AIM OF THE EXERCISE – Collect every line from the items below that contains the word "курсы", and copy each of those lines in full.

==== EXTRACTED DATA

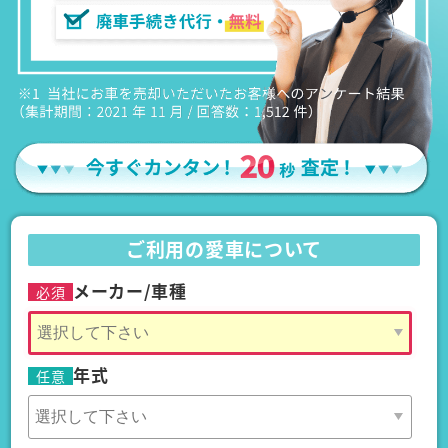
ご利用の愛車について
メーカー/車種
必須
年式
任意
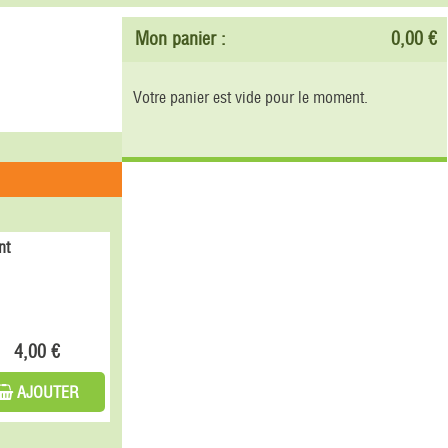
Mon panier :
0,00 €
Votre panier est vide pour le moment.
nt
4,00 €
AJOUTER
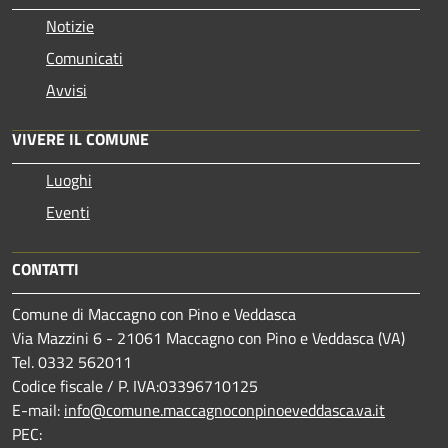
Notizie
Comunicati
Avvisi
VIVERE IL COMUNE
Luoghi
Eventi
CONTATTI
Comune di Maccagno con Pino e Veddasca
Via Mazzini 6 - 21061 Maccagno con Pino e Veddasca (VA)
Tel. 0332 562011
Codice fiscale / P. IVA:03396710125
E-mail:
info@comune.maccagnoconpinoeveddasca.va.it
PEC:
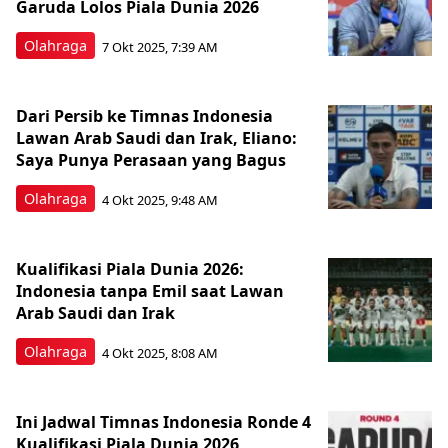
Garuda Lolos Piala Dunia 2026
Olahraga
7 Okt 2025, 7:39 AM
Dari Persib ke Timnas Indonesia
Lawan Arab Saudi dan Irak, Eliano:
Saya Punya Perasaan yang Bagus
Olahraga
4 Okt 2025, 9:48 AM
Kualifikasi Piala Dunia 2026:
Indonesia tanpa Emil saat Lawan
Arab Saudi dan Irak
Olahraga
4 Okt 2025, 8:08 AM
Ini Jadwal Timnas Indonesia Ronde 4
Kualifikasi Piala Dunia 2026,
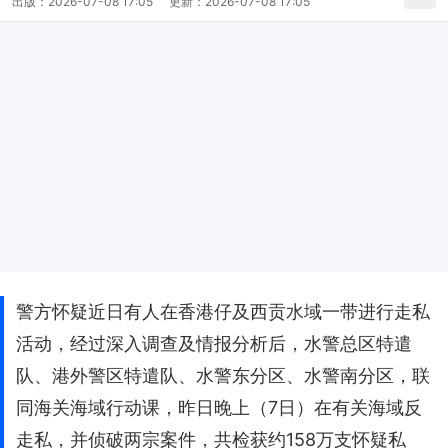
出版：
2026-07-08 17:05
更新：
2026-07-08 17:05
警方怀疑近日有人在香港仔及西贡水域一带进行走私
活动，经过深入调查及情报分析后，水警总区特遣
队、港外警区特遣队、水警东分区、水警南分区，联
同海关海域行动课，昨日晚上（7日）在有关海域反
走私，并侦破两宗案件，共检获约158万支怀疑私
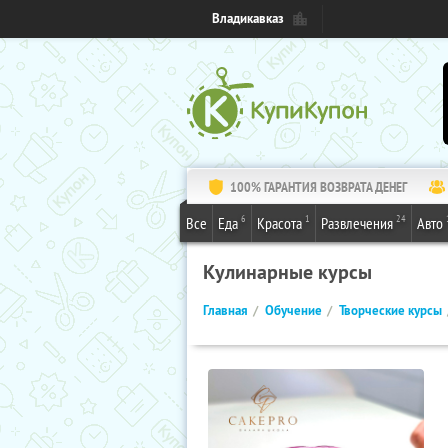
Владикавказ
100% ГАРАНТИЯ ВОЗВРАТА ДЕНЕГ
6
1
24
Все
Еда
Красота
Развлечения
Авто
Кулинарные курсы
Главная
Обучение
Творческие курсы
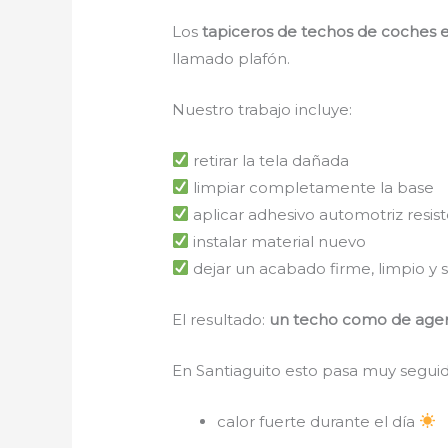
Los
tapiceros de techos de coches 
llamado plafón.
Nuestro trabajo incluye:
retirar la tela dañada
limpiar completamente la base
aplicar adhesivo automotriz resist
instalar material nuevo
dejar un acabado firme, limpio y s
El resultado:
un techo como de age
En Santiaguito esto pasa muy seguid
calor fuerte durante el día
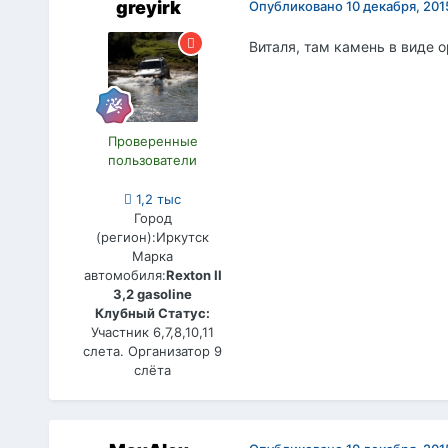
greyirk
Опубликовано
10 декабря, 201
Виталя, там камень в виде о
Проверенные
пользователи
1,2 тыс
Город
(регион):
Иркутск
Марка
автомобиля:
Rexton II
3,2 gasoline
Клубный Статус:
Участник 6,7,8,10,11
слета. Организатор 9
слёта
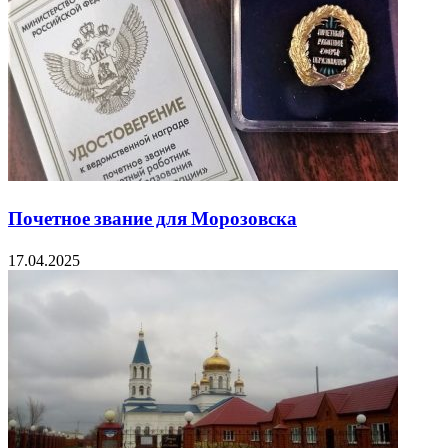
Почетное звание для Морозовска
17.04.2025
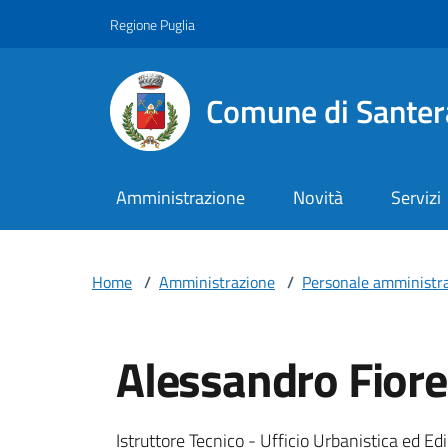
Vai ai contenuti
Vai al footer
Regione Puglia
Comune di Santer
Amministrazione
Novità
Servizi
Home
/
Amministrazione
/
Personale amministra
Alessandro Fiore
Dettagli della pers
Descrizione breve
Istruttore Tecnico - Ufficio Urbanistica ed Ed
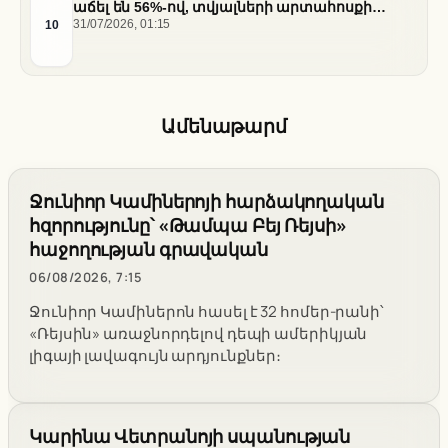
աճել են 56%-ով, տվյալների արտահոսքի
ծախսերը հասել են ռեկորդային մակարդակի
10
31/07/2026, 01:15
Ամենաթարմ
Ջունիոր Կամիներոյի հարձակողական
հզորությունը՝ «Թամպա Բեյ Ռեյսի»
հաջողության գրավական
06/08/2026, 7:15
Ջունիոր Կամիներոն հասել է 32 հոմեր-րանի՝
«Ռեյսին» առաջնորդելով դեպի ամերիկյան
լիգայի լավագույն արդյունքներ։
Կարինա Վետրանոյի սպանության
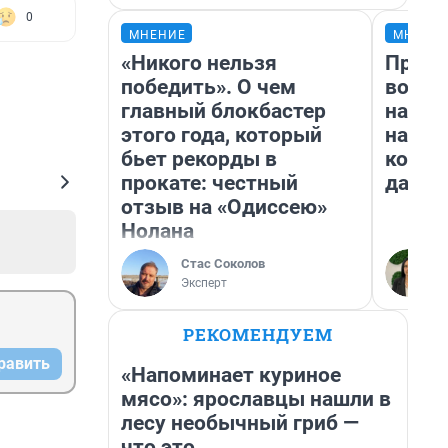
0
МНЕНИЕ
МНЕНИ
«Никого нельзя
Прода
победить». О чем
возьм
главный блокбастер
нам г
этого года, который
налог
бьет рекорды в
косне
прокате: честный
даже 
отзыв на «Одиссею»
Нолана
Стас Соколов
Эксперт
РЕКОМЕНДУЕМ
равить
«Напоминает куриное
мясо»: ярославцы нашли в
лесу необычный гриб —
что это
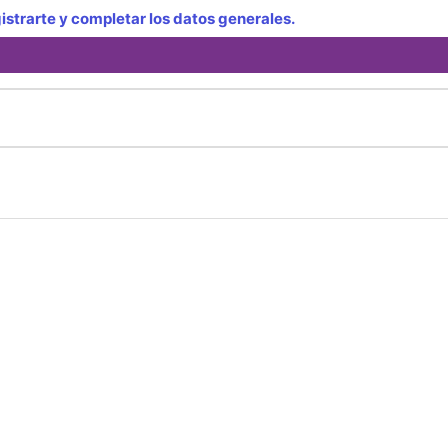
strarte y completar los datos generales.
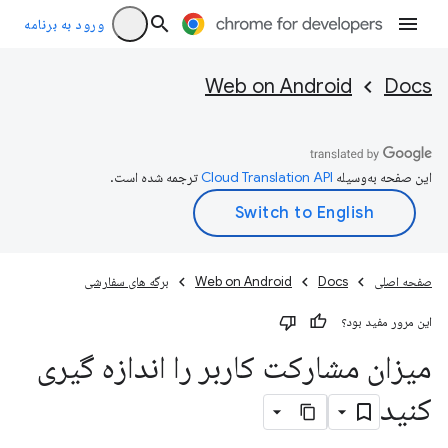
ورود به برنامه
Web on Android
Docs
این صفحه به‌وسیله
ترجمه شده است.
صفحه اصلی
Docs
Web on Android
برگه های سفارشی
این مرور مفید بود؟
میزان مشارکت کاربر را اندازه گیری
کنید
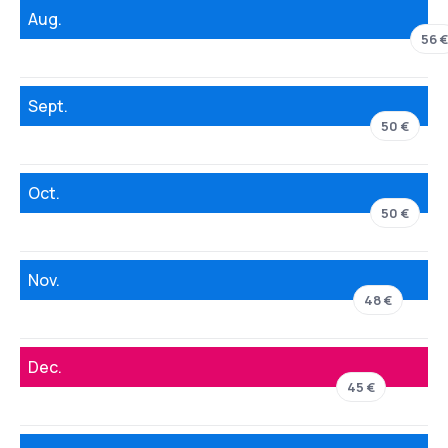
Aug.
56 €
Sept.
50 €
Oct.
50 €
Nov.
48 €
Dec.
45 €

========

SOLUTION –
Кулинарные курсы
Творческие курсы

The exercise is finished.